Following almost a year of planning and structuring, Guatemala's state-owned mortgage guarantor, FHA, closed the country's first mortgage-backed securitization.
The transaction, which totaled 1.1 million Guatemalan Quetzal (approximately $140,000) and featured a 12.5% coupon, was managed by Grainai & Townson Corp. The notes were backed by mortgages that carry FHA's guarantee and were sold to local pension funds and institutional investors.
"We would like to invest a total of $2.5 million in the purchase of mortgages with FHA insurance that would then be securitized and sold in the secondary market," said Ruy Llarena, manager at FHA in Guatemala City.
The FHA guarantee is a limited warranty of the Guatemalan government that offers tax and other incentives to local banks. "We believe that securitization will inject much needed liquidity into the mortgage market, benefiting all players in the long run," Llarena said.
In the short term, however, the prospects for local mortgage securitizations are restricted by a lack of liquidity in the market. "The lack of liquidity is driving the interest rates of financial instruments really high.
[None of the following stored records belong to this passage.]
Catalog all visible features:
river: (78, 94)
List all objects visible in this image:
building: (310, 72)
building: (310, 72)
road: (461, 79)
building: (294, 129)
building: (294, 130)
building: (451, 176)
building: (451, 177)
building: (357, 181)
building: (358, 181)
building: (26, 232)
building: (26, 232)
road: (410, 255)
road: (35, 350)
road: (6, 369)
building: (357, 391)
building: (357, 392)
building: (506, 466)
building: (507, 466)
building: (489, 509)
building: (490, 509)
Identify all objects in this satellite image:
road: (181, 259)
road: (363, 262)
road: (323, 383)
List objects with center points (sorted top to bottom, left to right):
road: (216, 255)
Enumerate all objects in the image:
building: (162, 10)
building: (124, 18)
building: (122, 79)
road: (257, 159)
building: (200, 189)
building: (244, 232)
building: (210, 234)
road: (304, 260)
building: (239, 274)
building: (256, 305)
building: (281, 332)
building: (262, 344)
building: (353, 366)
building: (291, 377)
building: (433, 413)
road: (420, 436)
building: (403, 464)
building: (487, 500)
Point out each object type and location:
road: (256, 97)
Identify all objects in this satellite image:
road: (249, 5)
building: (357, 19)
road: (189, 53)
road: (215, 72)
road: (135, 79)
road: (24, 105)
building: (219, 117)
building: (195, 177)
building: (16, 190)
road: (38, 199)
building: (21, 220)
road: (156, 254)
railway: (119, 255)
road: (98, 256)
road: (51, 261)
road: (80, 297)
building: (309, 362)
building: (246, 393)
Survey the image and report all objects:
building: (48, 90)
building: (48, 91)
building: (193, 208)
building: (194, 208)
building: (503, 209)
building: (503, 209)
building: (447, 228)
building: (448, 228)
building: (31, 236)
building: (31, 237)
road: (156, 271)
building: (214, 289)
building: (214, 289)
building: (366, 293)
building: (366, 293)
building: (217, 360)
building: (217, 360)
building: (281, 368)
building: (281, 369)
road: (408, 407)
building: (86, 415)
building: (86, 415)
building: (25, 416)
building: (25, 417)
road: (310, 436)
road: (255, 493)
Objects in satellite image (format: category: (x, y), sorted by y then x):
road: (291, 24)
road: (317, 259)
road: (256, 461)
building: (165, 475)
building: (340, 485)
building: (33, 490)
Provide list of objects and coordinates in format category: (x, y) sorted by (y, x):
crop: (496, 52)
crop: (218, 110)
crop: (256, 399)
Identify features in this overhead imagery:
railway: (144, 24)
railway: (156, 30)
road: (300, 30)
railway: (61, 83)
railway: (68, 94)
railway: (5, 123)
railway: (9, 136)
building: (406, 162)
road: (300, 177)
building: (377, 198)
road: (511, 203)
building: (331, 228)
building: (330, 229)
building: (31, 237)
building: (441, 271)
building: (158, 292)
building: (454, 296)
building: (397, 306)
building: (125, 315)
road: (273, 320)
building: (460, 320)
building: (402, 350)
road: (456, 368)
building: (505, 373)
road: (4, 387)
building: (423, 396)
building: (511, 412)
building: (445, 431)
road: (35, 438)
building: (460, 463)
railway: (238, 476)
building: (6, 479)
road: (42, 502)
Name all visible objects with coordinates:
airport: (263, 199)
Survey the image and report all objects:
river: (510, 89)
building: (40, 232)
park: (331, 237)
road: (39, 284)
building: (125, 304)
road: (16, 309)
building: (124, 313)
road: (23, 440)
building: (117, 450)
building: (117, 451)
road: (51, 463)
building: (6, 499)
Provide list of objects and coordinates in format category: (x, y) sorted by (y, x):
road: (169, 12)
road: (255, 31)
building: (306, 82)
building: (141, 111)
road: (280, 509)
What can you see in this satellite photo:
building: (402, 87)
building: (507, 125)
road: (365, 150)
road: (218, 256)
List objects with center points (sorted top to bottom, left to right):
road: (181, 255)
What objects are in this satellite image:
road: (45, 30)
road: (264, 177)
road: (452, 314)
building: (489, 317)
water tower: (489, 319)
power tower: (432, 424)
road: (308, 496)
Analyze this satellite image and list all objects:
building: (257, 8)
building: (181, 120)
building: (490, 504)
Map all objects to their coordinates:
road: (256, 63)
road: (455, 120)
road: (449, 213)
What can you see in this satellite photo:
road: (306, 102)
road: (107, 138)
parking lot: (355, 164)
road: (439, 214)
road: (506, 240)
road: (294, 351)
The central bank, for example, is offering bonds that feature a 23% coupon," explained Llarena. "Given the middle and lower-income nature of mortgage purchasers in the country, the interest rates that we can offer [to investors] are significantly lower. That puts us at a disadvantage."
FHA currently has a $780,000 pool, which will enable it to issue $650,000 in MBS without having to purchase additional mortgages, Llarena said.